Pour les civils, terrés chez eux et effrayés par des tirs incessants, la situation est devenue invivable. Jean-Paul, un habitant du quartier d’Abobo, raconte l’enfer du quotidien. "Nous survivons", confie-t-il. "Tous les magasins sont fermés, il n’y a plus de marchés, je ne peux plus acheter de nourriture. Je n’ai pas de réserve, encore quelques jours et je n’aurai plus rien à manger." Par mesure de sécurité, il s’est séparé de sa femme et de sa fille, parties se réfugier au Ghana. Quant à lui, il a décidé de rester à Abidjan pour "protéger sa maison contre les pillards".

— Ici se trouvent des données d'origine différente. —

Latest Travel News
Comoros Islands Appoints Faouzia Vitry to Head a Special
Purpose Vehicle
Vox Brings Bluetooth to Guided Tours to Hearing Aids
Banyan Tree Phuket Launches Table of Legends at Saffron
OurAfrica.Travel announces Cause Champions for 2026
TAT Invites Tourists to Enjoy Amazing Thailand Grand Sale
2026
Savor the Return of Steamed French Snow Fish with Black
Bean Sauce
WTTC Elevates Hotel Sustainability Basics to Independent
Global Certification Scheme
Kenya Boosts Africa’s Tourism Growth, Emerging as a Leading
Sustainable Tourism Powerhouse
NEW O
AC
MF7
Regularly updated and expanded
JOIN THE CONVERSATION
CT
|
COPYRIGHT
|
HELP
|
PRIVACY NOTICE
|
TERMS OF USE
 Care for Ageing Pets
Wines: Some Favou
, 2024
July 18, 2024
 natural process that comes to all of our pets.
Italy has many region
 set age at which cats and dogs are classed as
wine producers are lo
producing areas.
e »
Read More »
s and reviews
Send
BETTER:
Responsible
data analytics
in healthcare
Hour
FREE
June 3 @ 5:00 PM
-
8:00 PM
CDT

L’Ouest touché par des exodes massifs
À l’instar de Jean-Paul, "de nombreux Ivoiriens fuient les combats et envoient leur famille au Libéria et au Ghana", explique François Danel. Ce dernier est inquiet devant les mouvements (massifs) de population qui touchent aussi l’Ouest du pays - notamment Duékoué, cité stratégique et porte d'entrée de la principale zone de production de cacao. Aujourd’hui, la ville est désertée de ses habitants. Quelque 20 000 d’entre eux se sont réfugiés dans l’enceinte de la Mission catholique après le massacre de 800 personnes, le 29 mars dernier. Un exode "parmi tant d’autres", souffle le directeur d’ACF. "Entre Man et Duékoué, des villages entiers sont vidés de leur population", déplore-t-il. Depuis le début du conflit, plus d'un million de civils auraient été déplacés par les affrontements entre les forces loyales aux deux candidats à l'élection présidentielle de novembre 2010, rapporte l’Agence des Nations unies pour les réfugiés (UNHCR).

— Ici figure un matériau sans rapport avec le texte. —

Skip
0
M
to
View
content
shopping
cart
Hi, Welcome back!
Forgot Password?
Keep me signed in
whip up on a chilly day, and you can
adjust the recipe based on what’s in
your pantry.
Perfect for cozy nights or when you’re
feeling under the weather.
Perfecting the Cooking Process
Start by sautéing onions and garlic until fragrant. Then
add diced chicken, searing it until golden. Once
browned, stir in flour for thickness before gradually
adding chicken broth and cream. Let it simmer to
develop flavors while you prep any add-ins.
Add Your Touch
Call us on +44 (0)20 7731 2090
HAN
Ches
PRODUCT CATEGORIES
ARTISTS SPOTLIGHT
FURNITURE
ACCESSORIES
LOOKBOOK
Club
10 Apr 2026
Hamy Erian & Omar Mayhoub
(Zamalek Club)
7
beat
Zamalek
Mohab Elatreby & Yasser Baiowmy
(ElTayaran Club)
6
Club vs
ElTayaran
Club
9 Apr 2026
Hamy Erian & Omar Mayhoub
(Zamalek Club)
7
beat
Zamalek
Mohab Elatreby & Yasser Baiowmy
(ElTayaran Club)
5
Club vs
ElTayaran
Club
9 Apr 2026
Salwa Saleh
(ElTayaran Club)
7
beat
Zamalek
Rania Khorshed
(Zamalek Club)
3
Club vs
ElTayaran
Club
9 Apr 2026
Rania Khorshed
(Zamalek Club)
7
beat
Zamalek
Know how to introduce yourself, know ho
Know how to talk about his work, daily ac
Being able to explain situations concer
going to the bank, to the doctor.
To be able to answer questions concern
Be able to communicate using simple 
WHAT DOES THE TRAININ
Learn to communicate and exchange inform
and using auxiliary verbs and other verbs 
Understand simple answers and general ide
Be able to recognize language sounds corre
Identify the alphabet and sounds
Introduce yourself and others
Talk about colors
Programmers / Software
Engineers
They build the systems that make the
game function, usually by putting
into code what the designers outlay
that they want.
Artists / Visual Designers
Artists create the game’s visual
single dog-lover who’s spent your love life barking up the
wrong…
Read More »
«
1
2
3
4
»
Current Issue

"Ces exodes sont toujours synonymes de précarité extrême", s’inquiète le directeur d’ACF. Car si elles ne quittent pas le pays, ces populations - composées en majorité de femmes et d’enfants - s’entassent dans des camps de réfugiés où les places manquent. Certaines sont accueillies dans des abris de fortunes. "À Duékoué, les conditions de vie sont extrêmement difficiles et de loin les plus inquiétantes ; l’accès à l’eau est de plus en plus problématique et la nourriture devient rare", explique François Danel après y avoir passé quelques jours.

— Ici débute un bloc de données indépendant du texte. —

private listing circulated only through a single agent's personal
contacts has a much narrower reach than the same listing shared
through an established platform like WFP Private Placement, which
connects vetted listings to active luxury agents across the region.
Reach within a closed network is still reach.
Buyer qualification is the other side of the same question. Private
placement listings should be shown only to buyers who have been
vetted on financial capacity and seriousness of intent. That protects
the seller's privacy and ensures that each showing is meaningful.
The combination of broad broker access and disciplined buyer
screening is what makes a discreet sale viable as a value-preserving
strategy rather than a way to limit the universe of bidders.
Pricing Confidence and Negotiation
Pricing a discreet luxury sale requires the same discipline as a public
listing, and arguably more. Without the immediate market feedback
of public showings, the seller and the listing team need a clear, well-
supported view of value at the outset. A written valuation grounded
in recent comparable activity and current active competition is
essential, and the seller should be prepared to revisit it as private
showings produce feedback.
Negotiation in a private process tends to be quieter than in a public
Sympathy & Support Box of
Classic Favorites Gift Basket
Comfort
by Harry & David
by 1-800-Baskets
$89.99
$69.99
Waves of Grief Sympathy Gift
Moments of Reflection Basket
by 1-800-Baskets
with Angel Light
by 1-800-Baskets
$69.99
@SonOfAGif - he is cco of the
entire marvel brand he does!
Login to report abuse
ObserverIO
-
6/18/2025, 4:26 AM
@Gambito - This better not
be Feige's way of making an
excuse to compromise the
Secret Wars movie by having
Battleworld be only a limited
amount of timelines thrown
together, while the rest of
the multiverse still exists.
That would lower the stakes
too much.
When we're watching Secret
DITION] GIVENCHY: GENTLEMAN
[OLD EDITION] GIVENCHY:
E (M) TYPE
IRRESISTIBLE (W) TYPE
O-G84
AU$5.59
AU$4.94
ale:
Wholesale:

Par ailleurs, MSF s'inquiète du nombre de nouveaux blessés qui affluent vers les structures médicales de la région. "Entre le 28 mars et le 3 avril, 146 blessés sont arrivés à Bangolo et 285 à Duékoué ", énumère Laurent Sury. Et de continuer : " De nouveaux blessés continuent d’arriver, malgré la fin de l’offensive dans la zone. Cela indique que les violences continuent. Si tel est véritablement le cas, le désastre humanitaire se transformera rapidement en catastrophe."